Hey! I am Katie, but my artist name is Delta Maid. I’m a singer-songwriter and come from Liverpool, England.
I was raised on a healthy diet of music from a wide spectrum of genres but when I was in my teens, I became particularly fascinated by the Delta Blues music of the 1920s and 1930s (hence the reason for my artist name).
Even though I am not a purist and the music I create does not always fit into the style of Delta Blues, it was the main inspiration and catalyst behind me wanting to be a musician and guitarist.
I have so many musical influences from singer-songwriters through to old-school country/soul legends through to everything else. I would be here all day writing you a list, but I love Hank Williams, Sam Cook, Sister Rosetta Tharpe, and many more old and contemporary artists. I would like to forever be inspired.
In 2011, I released my first album on a major label. Then after a nine-year hiatus, this year (June 2020) I released my second record independently entitled ‘Katie.’ This marked the start of feeling musically free.
I am looking forward to the day when I can perform this album live, with my guitar, of course, girls.
What is your definition of tone, and how has it changed over the years?

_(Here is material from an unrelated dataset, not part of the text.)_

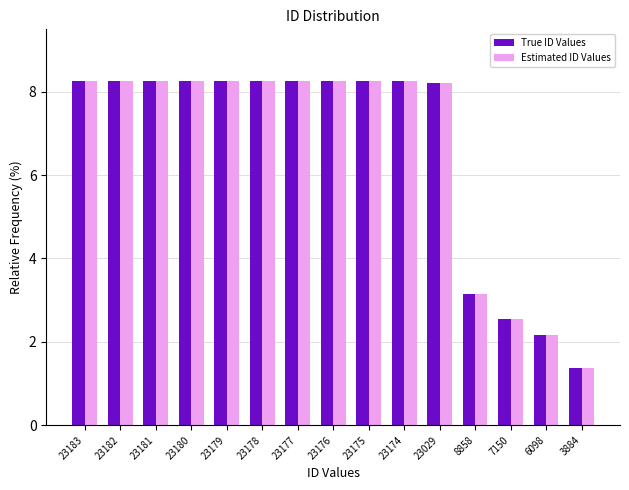

Reading left to right, list all the values displayed in this chart.

True ID Values: 23183=8.3	23182=8.3	23181=8.3	23180=8.3	23179=8.3	23178=8.3	23177=8.3	23176=8.3	23175=8.3	23174=8.3	23029=8.2	8858=3.2	7150=2.5	6098=2.2	3884=1.4
Estimated ID Values: 23183=8.3	23182=8.3	23181=8.3	23180=8.3	23179=8.3	23178=8.3	23177=8.3	23176=8.3	23175=8.3	23174=8.3	23029=8.2	8858=3.2	7150=2.5	6098=2.2	3884=1.4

I’m not too technical, so if I were to talk about tone, for me as a singer-songwriter, using the guitar to convey what I’m trying to say, is like using a second voice to harmonize with my own to drive the feeling deeper. The tone has to complement the voice, so it feels like one voice in the end because they work together in a way that just works, whether that being from a rhythmic point of view or pitch (not being too harsh), etc. You have to know what works with the song and sometimes that is by trial and error. I have always tried to have this approach, but it certainly has gotten better over the years because experience teaches you what works and what doesn’t and what you’re good at and not so good at!
Which guitars, amps, and pedals are you currently using and why?
So I have only ever played an acoustic up until recently (my Martin 00016 has been my musical buddy for many years), the sound for me has been instrumental with live shows when I’m going solo because it resonates well in smaller and larger venues.
I started playing electric (Fender Strat) when I was writing songs for my second record for the first time. Funnily enough, it turns out, I only played the acoustic once for this last record and the rest ended up on the Strat. It just worked for the songs I was playing; I could go from jazz to blues to rock and it still worked.
Amps and pedals are something I am working on; I practice on a little Marshall blues amp and sometimes use a BOSS TR-2 tremolo pedal for that Staple Singers kind of sound. As you can tell, I am not that technical!
What about strings?
Acoustic, I use Martin SPs because I have never really used anything else. D’Addario’s for electric and use the flatwounds Chromes on my Gibson ES335.
Are there certain recording techniques you prefer in the studio?
I like to feel super comfortable and not rushed. When I was recording my last album, I was the only person in the room and recorded the guitar myself because I worked remotely with a producer based in Eindhoven (I was in Liverpool). I had free reign to feel safe if I messed up. I could do it all again without a judge and jury! To be quite honest, I am not a perfectionist when it comes to recording guitar, I like to mainly do things in one whole take, so if the feeling is there, I can overlook a few imperfections. I like to hear the room, so I keep a headphone ear free.
How do you keep your sound consistent onstage?
Stick to the one guitar! No, I’m joking, but really, I have to keep it simple, that way there is less room to go wrong so that it doesn’t distract from the feeling and flow.
What does your practice consist of?
I wish I had way more discipline. The discipline usually kicks in before live shows and I am pretty simplistic in terms of going through the set a couple of times per day etc. I try to change the order to not get bored so that I’m still enthusiastic and inspired about it when it comes to the performance date.
What is your advice for young women who hope to work in the music industry?
Identify why you are doing what you are doing and eliminate any element of it that does not serve you or does not sit well with you. The music comes first, everything else follows, so if you are still loving the music you’re making, you’re on the right path. You are unique, nobody can do what you do and vice versa, so comparing yourself to others is a wasteless exercise because you got your own ‘thing’ to offer. People will always try to put you in a box and some negativity is part and parcel of the game, don’t let it get you down. As cheesy as it sounds, ‘you got the music in you,’ so don’t let anyone take that away.